■ EXERCISE 1:
Reproduce the passage from the text on the Shattuck Avenue apartment complex that opens with the words containing "The roughly 125-foot-tall" and closes with "open to residents.".
#### TEXT UNDER STUDY
Plans have been increased for an 11-story apartment complex at 2920 Shattuck Avenue in South Berkeley, Alameda County. The application has added a floor for a total of 242 dwelling units to the corner lot overlooking the Berkeley Bowl grocery store. NX Ventyres is responsible for the application.
The roughly 125-foot-tall structure is expected to yield around 131,600 square feet, including 127,860 square feet of housing and 3,720 square feet of ground-level retail space. Apartment sizes will vary somewhat, with 219 studios, nine one-bedrooms, 13 two-bedrooms, and a three-bedroom residence. Parking will be included for 68 bicycles and 13 vehicles. The complex will include a ground-level backyard garden and two rooftop decks open to residents.
########
#### EXERCISE INPUT
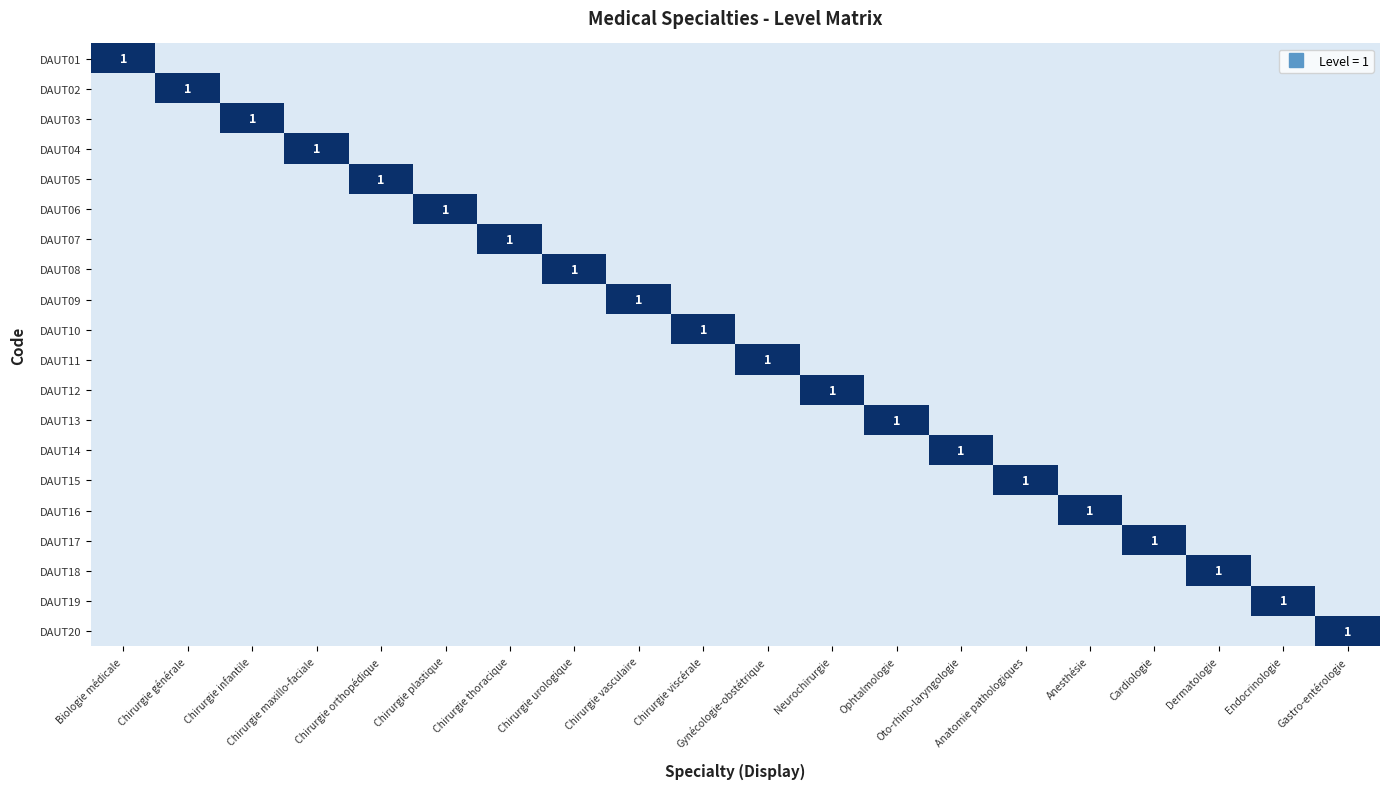

Between Chirurgie viscérale and Chirurgie thoracique, which is larger?

Chirurgie viscérale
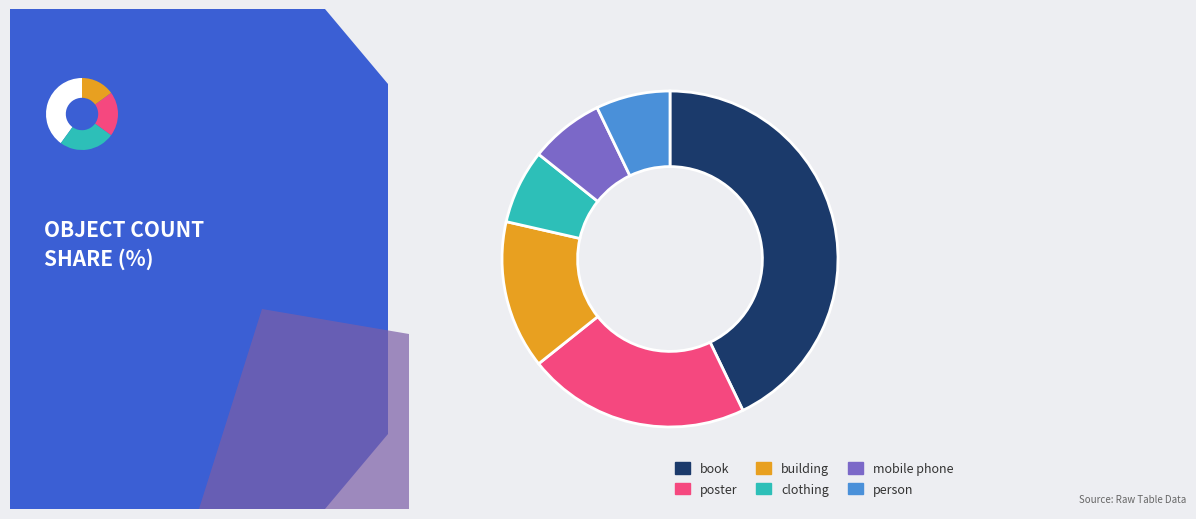

Is the sum of book and person greater than half?

No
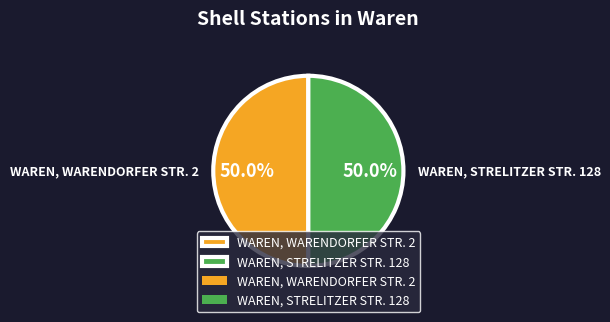

Approximately how many times larger is the value at WAREN, STRELITZER STR. 128 compared to WAREN, WARENDORFER STR. 2?

1.0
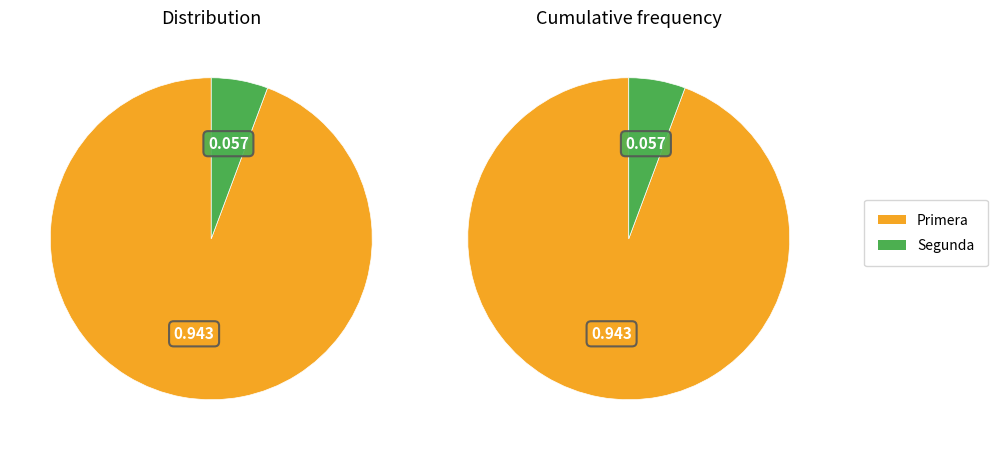

How many segments does this pie chart have?

2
########
■ EXERCISE 2:
Express every line of the chart comprehension records above as a Markdown table with the columns "Row" and "Line", skipping blank lines. Leave the pictures out of the answer.

■ WRITTEN SOLUTION 1:
The roughly 125-foot-tall structure is expected to yield around 131,600 square feet, including 127,860 square feet of housing and 3,720 square feet of ground-level retail space. Apartment sizes will vary somewhat, with 219 studios, nine one-bedrooms, 13 two-bedrooms, and a three-bedroom residence. Parking will be included for 68 bicycles and 13 vehicles. The complex will include a ground-level backyard garden and two rooftop decks open to residents.

■ WRITTEN SOLUTION 2:
| Row | Line |
|---|---|
| 1 | Between Chirurgie viscérale and Chirurgie thoracique, which is larger? |
| 2 | Chirurgie viscérale |
| 3 | Is the sum of book and person greater than half? |
| 4 | No |
| 5 | Approximately how many times larger is the value at WAREN, STRELITZER STR. 128 compared to WAREN, WARENDORFER STR. 2? |
| 6 | 1.0 |
| 7 | How many segments does this pie chart have? |
| 8 | 2 |